§ **Tugas Anda**: Tuliskan kembali dengan persis bagian berita tentang UU Desa di bawah ini, mulai dari kata-kata yang memuat "Jika besaran 10" sampai dengan "anggaran dari APBD.".

JAKARTA - Rancangan
Undang-Undang Desa akhirnya diketok menjadi undang-undang dalam rapat
paripurna DPR, Rabu (18/12). Dengan ketentuan alokasi sebesar 10 persen
dari dana transfer daerah APBN, tiap desa bisa mengelola anggaran hingga
Rp 1 miliar setiap tahun.
Jika besaran 10 persen itu mencapai Rp
104,6 triliun, kemudian dibagi sekitar 72 ribu desa, maka rata-rata bisa
menerima 1,4 miliar pertahun. Anggota Pansus RUU Desa Budiman
Sudjatmiko mengatakan, angka tersebut tidak sama antara satu desa dengan
desa lainnya.
"Besarnya alokasi disesuaikan dengan
jumlah penduduk, luas wilayah, kondisi desa, kesulitan geografis dan
lainnya," kata Budiman seusai rapat paripurna di gedung DPR.
Dalam pasal 72 ayat (4) UU Desa
disebutkan, alokasi dana desa dari APBN paling 10 persen dari dana
perimbangan yang diterima kabupaten/kota dalam APBD setelah dikurangi
dana alokasi khusus. Sebelumnya, menurut Budiman, desa hanya mendapatan
anggaran dari APBD.
Ketua Pansus RUU Desa Ahmad Muqowam
mengatakan, alokasi anggaran yang berasal dari APBN bersumber dari
belanja pusat dengan mengefektifkan program yang berbasis desa secara
merata dan berkeadilan. Pasal penjelasan UU Desa menyebutkan, besaran
alokasi anggaran yang diperuntukkan langsung ke desa ditentukan 10
persen dari dan di luar dana transfer daerah (on top) secara bertahap.
"Bagi kabupaten/kota yang tidak
memberikan alokasi dana tersebut, pemerintah dapat melakukan penundaan
dan atau pemotongan sebesar alokasi dana perimbangan setelah dikurangi
dana alokasi khusus yang seharusnya disalurkan ke desa," terang Muqowam.

§ **Data yang Ditampilkan**:
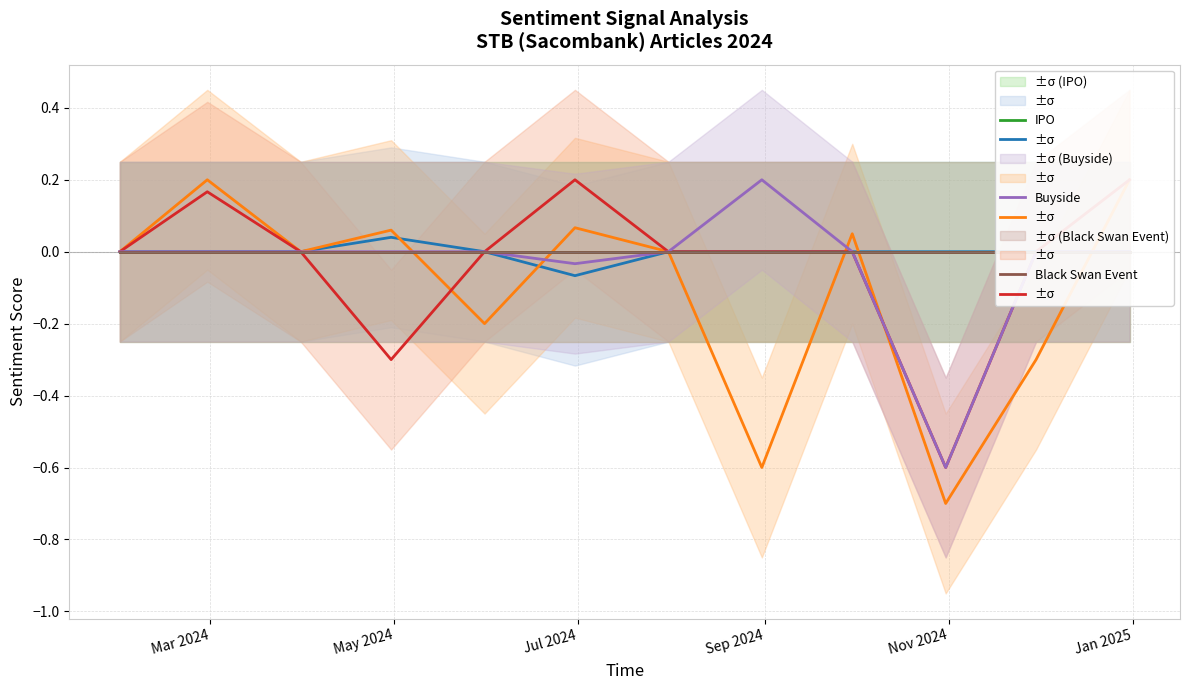

How many categories are shown in the chart?

12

§ **Jawaban Soal Ini**:
Jika besaran 10 persen itu mencapai Rp
104,6 triliun, kemudian dibagi sekitar 72 ribu desa, maka rata-rata bisa
menerima 1,4 miliar pertahun. Anggota Pansus RUU Desa Budiman
Sudjatmiko mengatakan, angka tersebut tidak sama antara satu desa dengan
desa lainnya.
"Besarnya alokasi disesuaikan dengan
jumlah penduduk, luas wilayah, kondisi desa, kesulitan geografis dan
lainnya," kata Budiman seusai rapat paripurna di gedung DPR.
Dalam pasal 72 ayat (4) UU Desa
disebutkan, alokasi dana desa dari APBN paling 10 persen dari dana
perimbangan yang diterima kabupaten/kota dalam APBD setelah dikurangi
dana alokasi khusus. Sebelumnya, menurut Budiman, desa hanya mendapatan
anggaran dari APBD.